En effet, il faudrait aux astronautes 6 à 8 mois de voyage spatial pour arriver sur Mars. Étant donné que Mars et la Terre se rapprochent uniquement une fois dans l’année, les astronautes devront ensuite rester 18 mois sur la surface de la planète rouge avant de pouvoir entreprendre leur voyage retour. Ainsi un tel voyage prendrait environ 3 ans durant lesquels les astronautes doivent être alimentés en eau, oxygène et nourriture. Dans les conditions actuelles, cela représenterait près de 12 tonnes de consommables pour un seul astronaute.
Des solutions inspirées par la nature
Pour répondre à ces problématiques émergentes, les agences spatiales mettent au point de nouveaux systèmes en boucle basés sur le principe des cycles de la matière (cycles du carbone, de l’azote) et qui permettent de recycler continuellement les ressources du système. Ces circuits incluent notamment des plantes et des microorganismes photosynthétiques qui permettent d’absorber le CO2 et de le convertir en O2 grâce à la photosynthèse. Par ailleurs, ils sont une source d’alimentation pour les astronautes lors de la mission spatiale et présentent également des capacités filtrantes permettant de recycler les déchets liquides en eau potable. En plus de cet aspect fonctionnel, des études ont montré l’importance de la présence de plantes lors des voyages spatiaux qui ont un effet bénéfique sur le morale des astronautes puisqu’elles permettent de recréer un paysage terrestre.

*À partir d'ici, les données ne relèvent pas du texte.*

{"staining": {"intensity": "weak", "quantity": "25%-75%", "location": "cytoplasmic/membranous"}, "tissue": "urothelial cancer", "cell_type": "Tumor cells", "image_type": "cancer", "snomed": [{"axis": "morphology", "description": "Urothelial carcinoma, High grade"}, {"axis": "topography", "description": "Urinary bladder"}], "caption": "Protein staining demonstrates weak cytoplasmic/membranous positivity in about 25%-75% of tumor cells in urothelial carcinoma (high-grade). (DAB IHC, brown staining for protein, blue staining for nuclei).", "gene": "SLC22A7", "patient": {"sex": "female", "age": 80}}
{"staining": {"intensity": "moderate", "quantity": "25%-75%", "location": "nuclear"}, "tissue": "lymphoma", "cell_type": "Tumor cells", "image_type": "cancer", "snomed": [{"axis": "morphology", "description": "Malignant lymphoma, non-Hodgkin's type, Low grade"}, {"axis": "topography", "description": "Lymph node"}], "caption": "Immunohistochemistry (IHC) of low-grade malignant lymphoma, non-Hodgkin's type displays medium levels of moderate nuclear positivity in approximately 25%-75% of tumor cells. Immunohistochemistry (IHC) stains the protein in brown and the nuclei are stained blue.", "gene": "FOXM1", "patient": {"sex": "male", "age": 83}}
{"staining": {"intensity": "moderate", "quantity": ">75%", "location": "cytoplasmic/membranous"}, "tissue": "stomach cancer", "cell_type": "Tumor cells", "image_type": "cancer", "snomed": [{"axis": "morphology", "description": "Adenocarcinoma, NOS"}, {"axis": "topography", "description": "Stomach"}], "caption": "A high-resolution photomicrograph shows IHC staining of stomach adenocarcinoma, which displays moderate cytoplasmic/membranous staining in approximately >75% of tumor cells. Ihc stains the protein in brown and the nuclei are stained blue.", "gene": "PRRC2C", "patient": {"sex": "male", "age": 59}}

Système fermé de l’astronaute dans l’espace. On observe qu’avec ses libération de dioxyde de carbone et à l’aide de la présence de micro organisme, il y a production de biomasse qui va apporter de l’oxygène, des nutriments et de l’eau à l’astronaute et qui va également par les déchets non consommable contribuer à l’existence de ces micro organismes.
L’élaboration de ces systèmes s’avère être un vrai challenge pour les chercheurs. Au-delà des contraintes sur les ressources, les conditions de culture des plantes et des microorganismes sont profondément différentes sur Terre et dans l’espace. L’absence de force de gravité affecte la plante d’un point de vue physiologique, morphologique et biochimique. En effet, la gravité joue, par exemple, un rôle essentiel sur l’orientation des racines, la répartition des hormones de croissance et la forme générale de la plante. Ces systèmes s’avèrent, en plus, être très encombrants et très coûteux en énergie. Ils nécessitent encore des ajustements et davantage de recherche pour qu’ils puissent être utilisés lors des voyages de longue durée.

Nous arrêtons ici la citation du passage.